Ben Bernanke began his oft-cited “helicopter speech” in 2002 with a few kind words about his peers, including the excerpt above. Speaking for central bankers, he took a large share of the credit for the low inflation of the 1980s and 1990s. Central bankers had gained a “heightened understanding” of inflation, he said, and he expected the future to bring even more inflation-taming success.

Of course, Bernanke’s cohorts took a few knocks in the boom-bust cycle that followed his speech, but their reputations as masters of inflation (and deflation) only grew. Today, the picture he painted seems even more firmly planted in the public mind than it was in 2002, notwithstanding recent data showing inflation creeping higher.

Public perceptions aren’t always accurate, though, and public figures aren’t the most reliable arbiters of credit and blame. In this 3-part article, I’m proposing a theory that challenges Bernanke’s narrative, and I’ll back the theory with data in Part 3. I’ll show that it leads to an inflation indicator with an excellent historical record.
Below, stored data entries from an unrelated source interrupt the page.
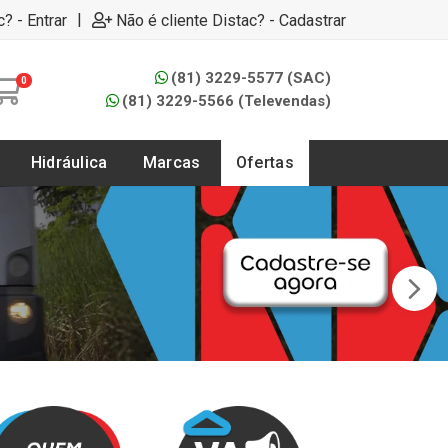
|
c? - Entrar
Não é cliente Distac? - Cadastrar
(81) 3229-5577 (SAC)
0
(81) 3229-5566 (Televendas)
Hidráulica
Marcas
Ofertas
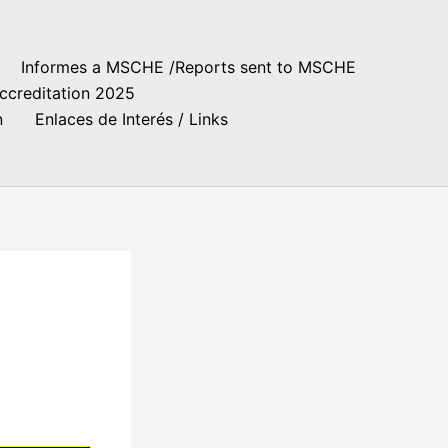
Informes a MSCHE /Reports sent to MSCHE
ccreditation 2025
n
Enlaces de Interés / Links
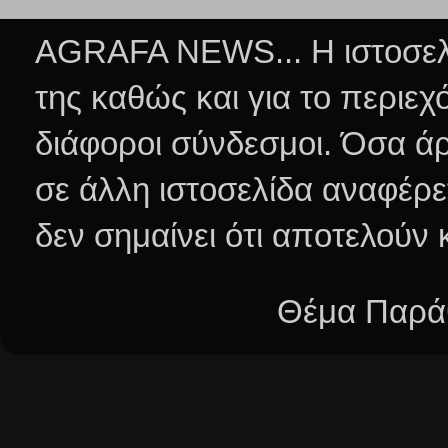
AGRAFA NEWS... Η ιστοσελί
της καθώς και για το περιεχ
διάφοροι σύνδεσμοι.
Όσα άρ
σε άλλη ιστοσελίδα αναφέρε
δεν σημαίνει ότι αποτελούν
Θέμα Παράθ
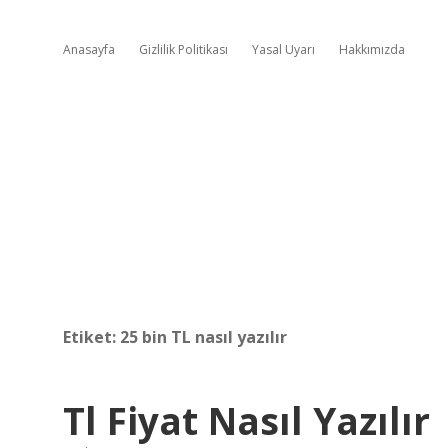
Anasayfa
Gizlilik Politikası
Yasal Uyarı
Hakkımızda
Etiket:
25 bin TL nasıl yazılır
Tl Fiyat Nasıl Yazılır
But first, let’s recap a few points I’ve already discussed.

The Endless Tug-of-War

In Part 2, I said inflation depends on a tug-of-war between purchasing power (on the demand side) and capacity (on the supply side), and the war takes place within the circular flow, in which spending flows into income and income flows back to spending. Two circular-flow patterns and their causes demand particular attention:

  • When banks inject money into the circular flow in the process of making loans, they can boost spending above the prior period’s income, thereby fattening the flow (or the opposite in the case of a deleveraging).
  • When foreign imports exceed exports, spending might not adequately recycle back to income, opening a leak in the flow (or the opposite in the case of a trade surplus).
  • Those points might sound obvious to some (if not, they might look obvious in the diagrams included in Parts 1 and 2), but they’re inconsistent with mainstream economics. According to models favored by mainstream academics and central bankers, the circular-flow pattern involving bank-created money doesn’t exist. In other words, my way of thinking yields conclusions that you don’t find in mainstream theory or at, say, the Fed.